Aim of the exercise = Copy the stretch of rows from the line that contains "kingdom: Plantae" through the line that contains "scientific name: Acer palmatum", changing "scientific name" to "binomial name" and keeping everything else the same.

[START Material]

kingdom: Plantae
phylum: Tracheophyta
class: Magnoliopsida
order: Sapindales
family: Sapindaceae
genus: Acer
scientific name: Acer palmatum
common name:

[END Material]
[START Material]

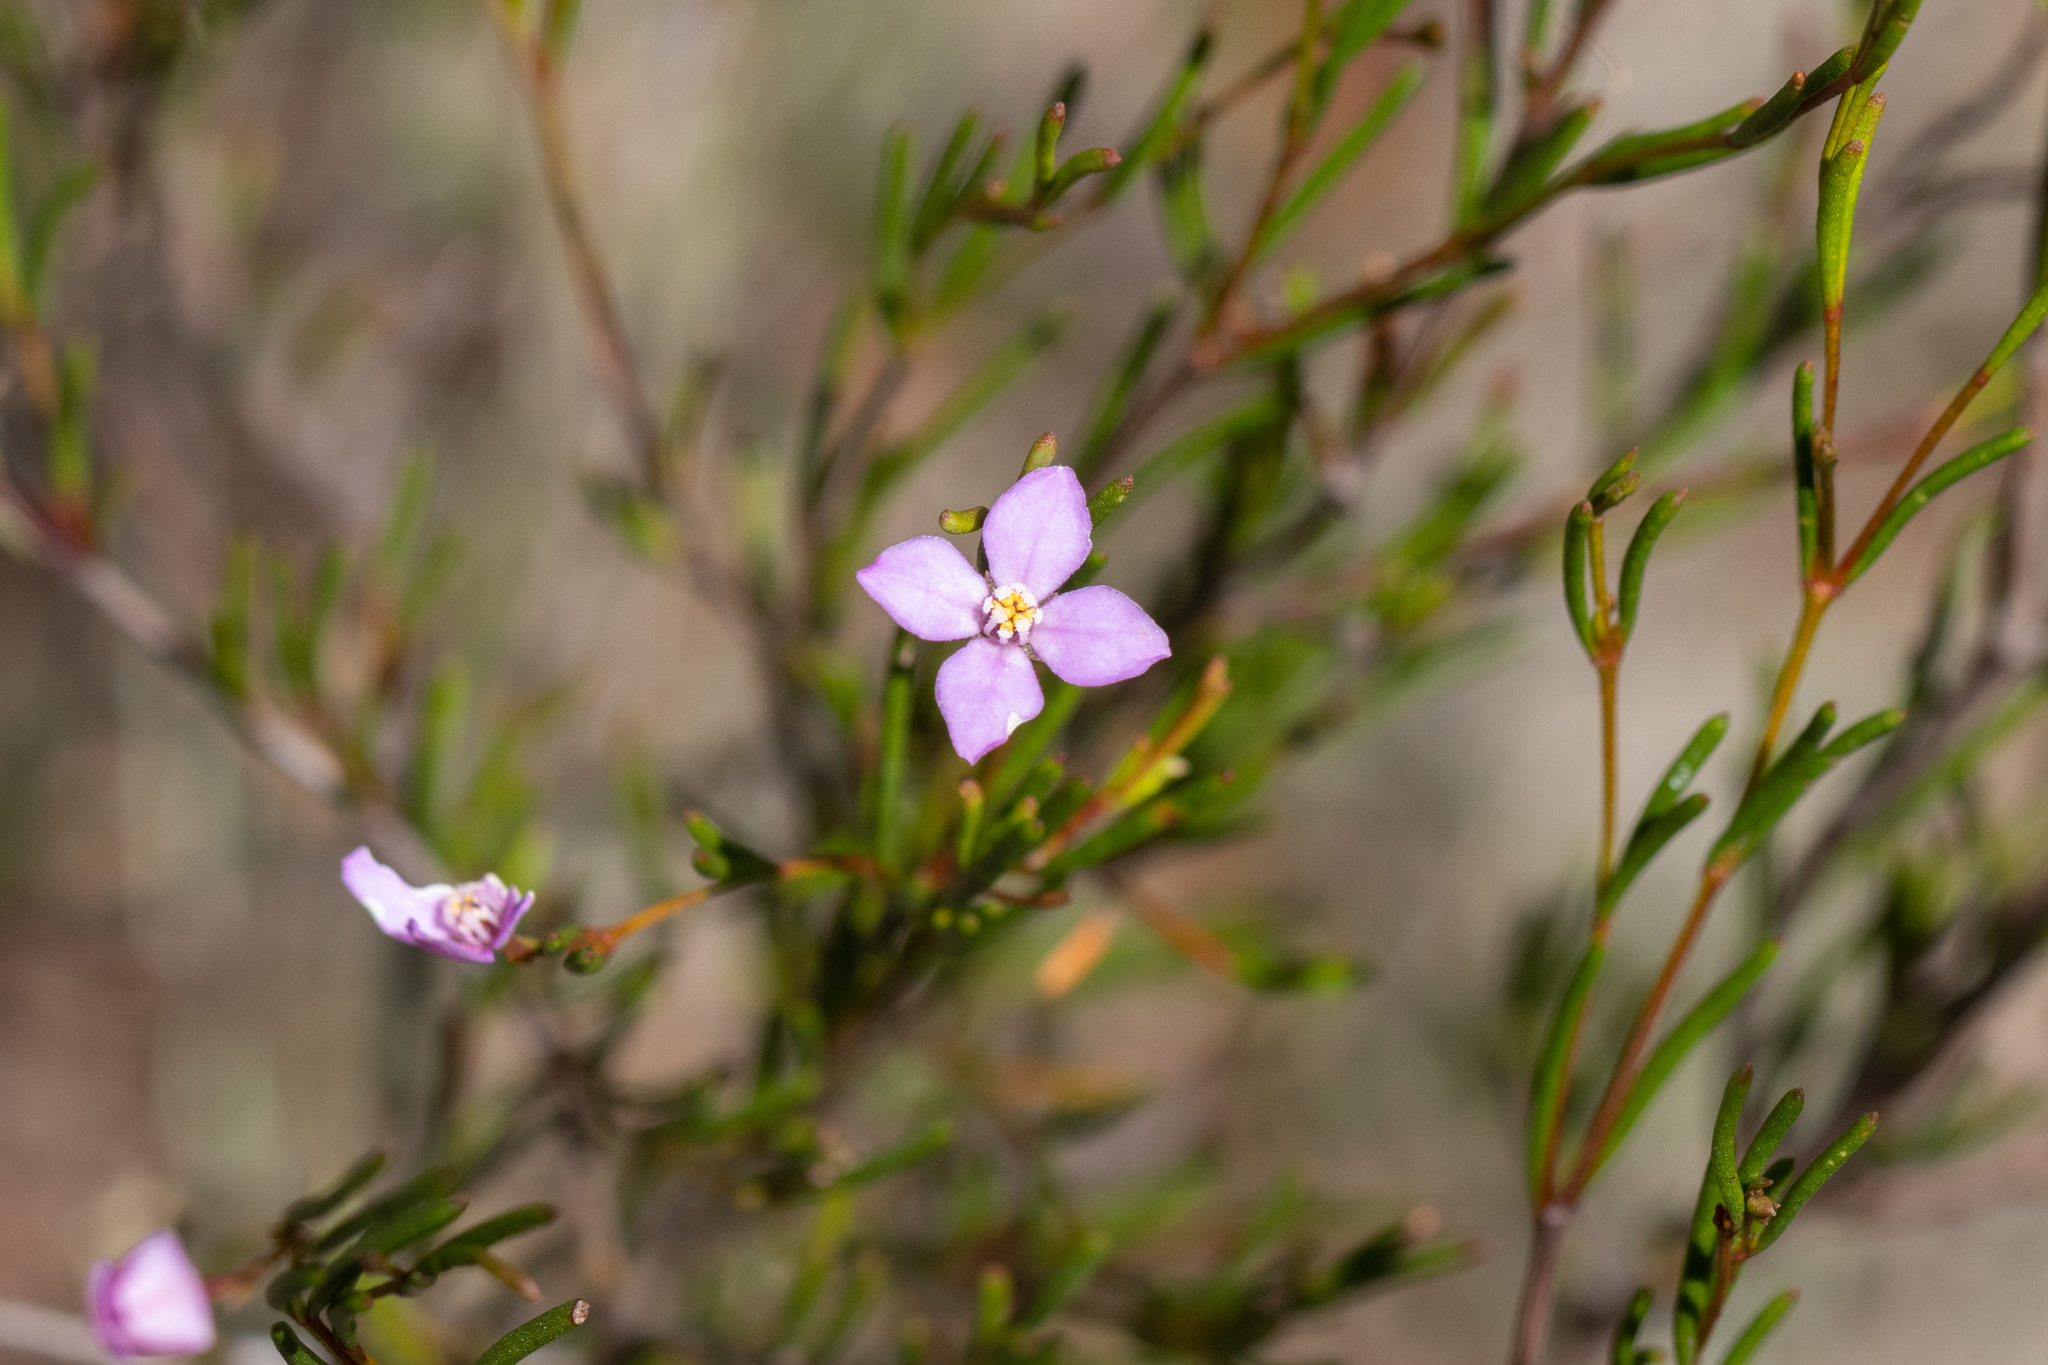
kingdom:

[END Material]

Response to the exercise =
kingdom: Plantae
phylum: Tracheophyta
class: Magnoliopsida
order: Sapindales
family: Sapindaceae
genus: Acer
binomial name: Acer palmatum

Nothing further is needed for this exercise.